## Complete the following
1: Decide whether each statement below agrees with the methods text. Answer yes or no for each, and quote the text's deciding words exactly. (a) In the choice preference test, each mouse performed 10 trials. (b) In the Morris water maze, the visible platform sat 0.5 cm below the water level. (c) In the open field test, each mouse was free to roam the field for 300 s.
2: Extend the methods text past its final sentence, going on from the droplet digital PCR step.

## Document passage
For the choice preference test, a rising platform was placed between the checkboard-patterned area and the transparent area to create the illusion of a cliff. Each mouse performed 10 trials, and if the mouse moved toward the checkboard-patterned area, the choice was safe (succeed); if the mouse moved toward the clear area, the choice was unsafe (failed). The time limit for each trial was 5 minutes. Each choice made by the mouse was recorded and analyzed comprehensively. Between each trial, the device was cleaned with water and 70% ethanol. We statistically analyzed the probability of each group of mice selecting the safe zone, unsafe zone and cliff within 5 minutes, as well as the time taken for ten selections.
For the open field test, a mouse was left free to roam the entire open field for 300 s after being set up in the corner of the checkboard pattern. The behavior was recorded by a video camera, and the time that the test animal spent in the safe or unsafe zone was analyzed by ANY maze software (Global Biotech Inc., Shanghai, China). Between each mouse, the device was cleaned with water and 70% ethanol. We statistically analyzed the cumulative time spent in the unsafe zone and the path length of each group of mice in this study.
Morris water maze
The Morris water maze was used to assess the cone-related function under photopic condition as described previously3, with slight modifications. The apparatus is a circular plastic water tank with a visible platform (10 cm in diameter, 0.5 cm above the water level) positioned under a dim-lit (10 lux) condition. The tank was filled with opacified water at 23 ± 2 °C. Briefly, a mouse was placed in the water from one of four equally spaced start locations. Each mouse performed 4 trials. Behavioral data were acquired as the latency to escape to the platform during the trials. The subjects were given up to 60 s to escape during each trial. If they did not escape within the allotted time, they were guided gently to the platform and their escape time was recorded as 60 s. The behavior was recorded by a video camera, and the time to escape was analyzed by ANY maze software (Global Biotech Inc., Shanghai, China). We statistically analyzed the rate of successful escape within 60 s and the average escape time of each group.
Droplet digital PCR
RNA from the mouse RPE was extracted using an AllPrep DNA/RNA Mini Kit (Qiagen, Cat. No. 80204). The RNA was RT using a cDNA Reverse Transcription kit (Takara, Cat. No. RR047A). Mouse RPE65 cDNA was quantified in a multiplexed reaction using Taqman reagents targeting mRPE65 (Azenta Life Sciences) and mGAPDH (Azenta Life Sciences). The primers and probes used are listed in Supplementary Data 2. Droplet digital PCR was performed with a QX200 droplet digital PCR system (Bio-Rad).

## Source information
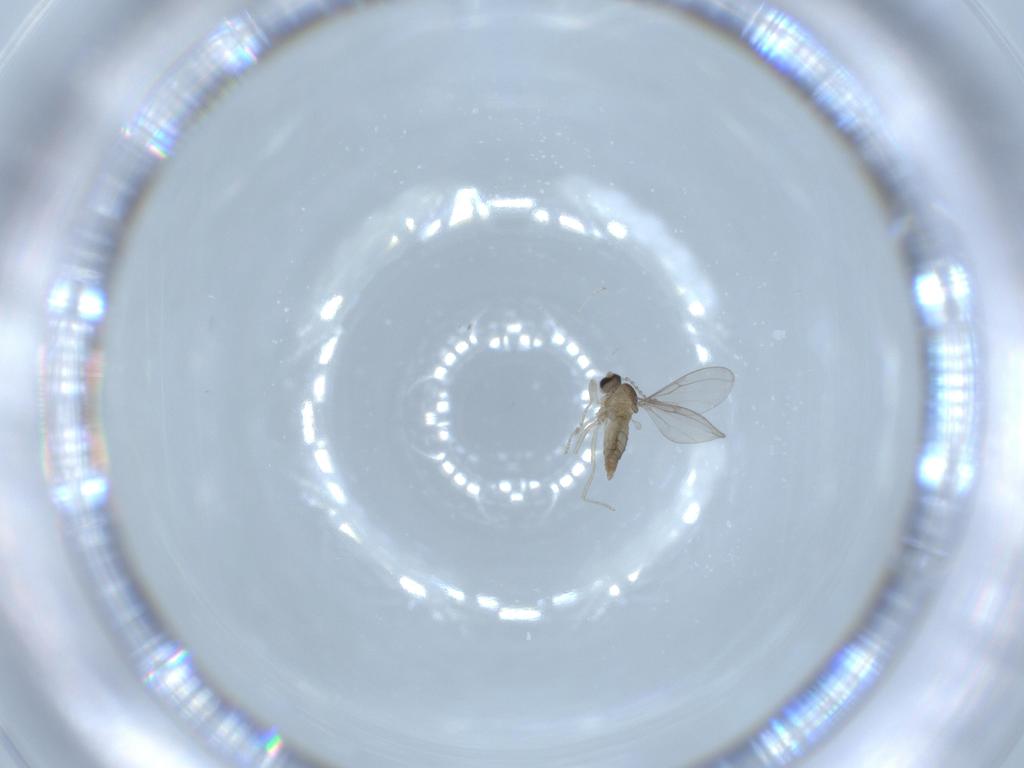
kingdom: Animalia
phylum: Arthropoda
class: Insecta
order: Diptera
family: Cecidomyiidae
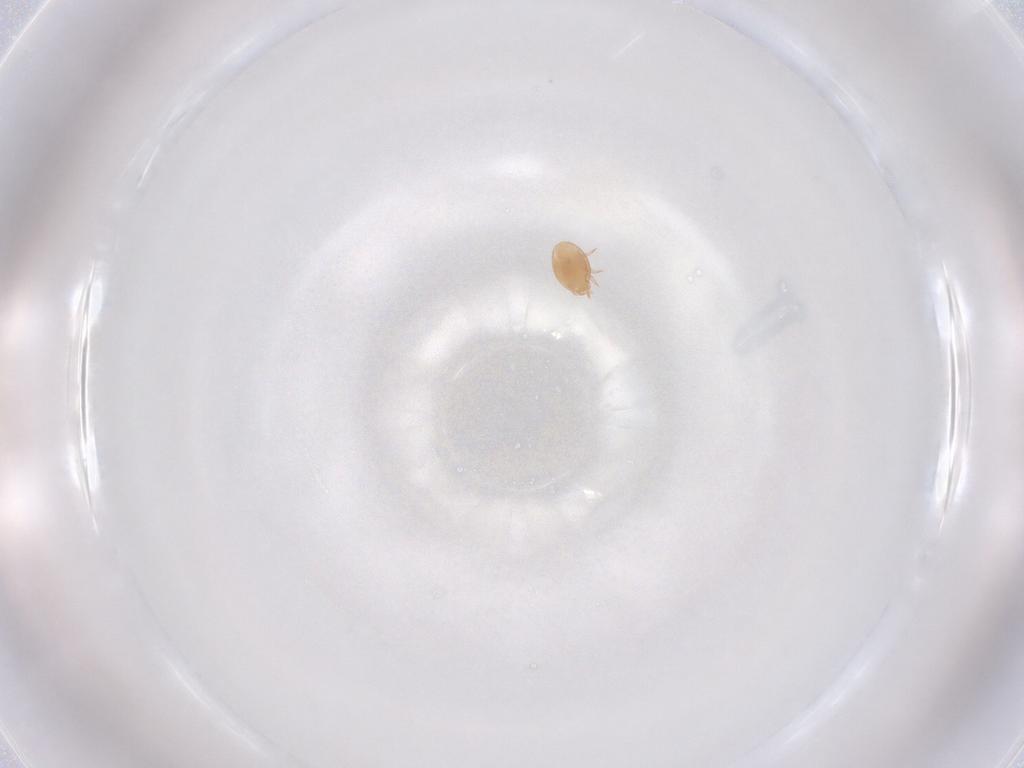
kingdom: Animalia
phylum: Arthropoda
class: Arachnida
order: Mesostigmata
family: Trematuridae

## Responses by item number
1:
(a) Yes: "Each mouse performed 10 trials"
(b) No: "0.5 cm above the water level"
(c) Yes: "left free to roam the entire open field for 300 s"

2:
RT-qPCR
HEK293 cells were seeded into 12-well plates at 4 × 105 cells per well 24 h prior to transfection. The plasmid expressing full-length mRPE65-R44X cDNA and the plasmid expressing sup-tRNAArg were co-transfected. G418 was added to culture media to a final concentration of 0.1 mg/mL. The cells were lysed 24 hours after the transfection. 1 μg total RNA was reverse transcribed using reverse transcriptase (Takara, Cat. No RR047A) in a 20 μL total volume. Quantitative PCR was performed using a TB Green Premix Ex Taq II kit (Takara, Cat. No. RR820A) on LightCycler® 96 (Roche). The GAPDH transcript was used as a housekeeping expression control.
For the animal study, after enucleation, the whole RPE was carefully separated and homogenized via a motor tissue grinder (Omni International Corp.), and 100 ng total RNA was reverse transcribed using reverse transcriptase (Takara, Cat. No. RR047A) in 20 μL total volume. Quantitative PCR was performed using TB Green Premix Ex Taq II kit (Takara, Cat. No. RR820A) on LightCycler® 96 (Roche). GAPDH transcript was used as a house-keeping expression control.
The primers used are listed in Supplementary Data 2. The analysis was performed using the ΔΔCq approach. Technical duplicates of each biological replicate reaction were carried out for each sample.
Histology
Twelve or thirty-six weeks after injection, the eyes were enucleated and fixed in 4% PFA for 24 h and embedded in paraffin. Sectioning and haematoxylin and eosin (H&E) staining were performed. Images were acquired on an Olympus upright microscope. The thickness of the ONL was measured at various distances from optic nerve head by ImageJ software.
mRNA sequencing (RNA-seq)
Total RNA was extracted using RNAsimple Total RNA Kit (DP419, TIANGEN). Libraries were constructed using U-mRNAseq Library Prep Kit (AT4221, KAITAI-BIO with Ribo-off rRNA Depletion Kit (Bacteria) (N407, Vazyme). Libraries were pooled and sequenced using the Illumina NovaSeq machine as 150-bp paired-end sequencing reads. Raw reads were trimmed using fastp (v0.23.0,https://github.com/OpenGene/fastp), low-quality reads and reads with sizes less than 50 bp (--length_required 50) were removed. The reference genome and gene model annotation files were downloaded from the genome website directly (Homo sapiens, Ensembl v101). Clean data were mapped to the reference genome using HISAT2 (v2.2.1,http://daehwankimlab.github.io/hisat2/). Next, the mapped reads of each sample were assembled using StringTie v1.3.6 in a reference-based approach. All RNAs were quantified as fragments per kilobase million mapped reads (FPKM) by StringTie. The formula was defined as FPKM = 106×F/(NL×10−3), where F is the number of fragments assigned to a certain gene in a certain sample, N is the total number of mapped reads in the certain sample, and L is the length of the certain gene. Differentially expressed genes were determined by edgeR (https://bioconductor.org/packages/release/bioc/html/edgeR.html), and genes with FDR < 0.05 and |log2-fold change | >1 were identified as differentially expressed genes.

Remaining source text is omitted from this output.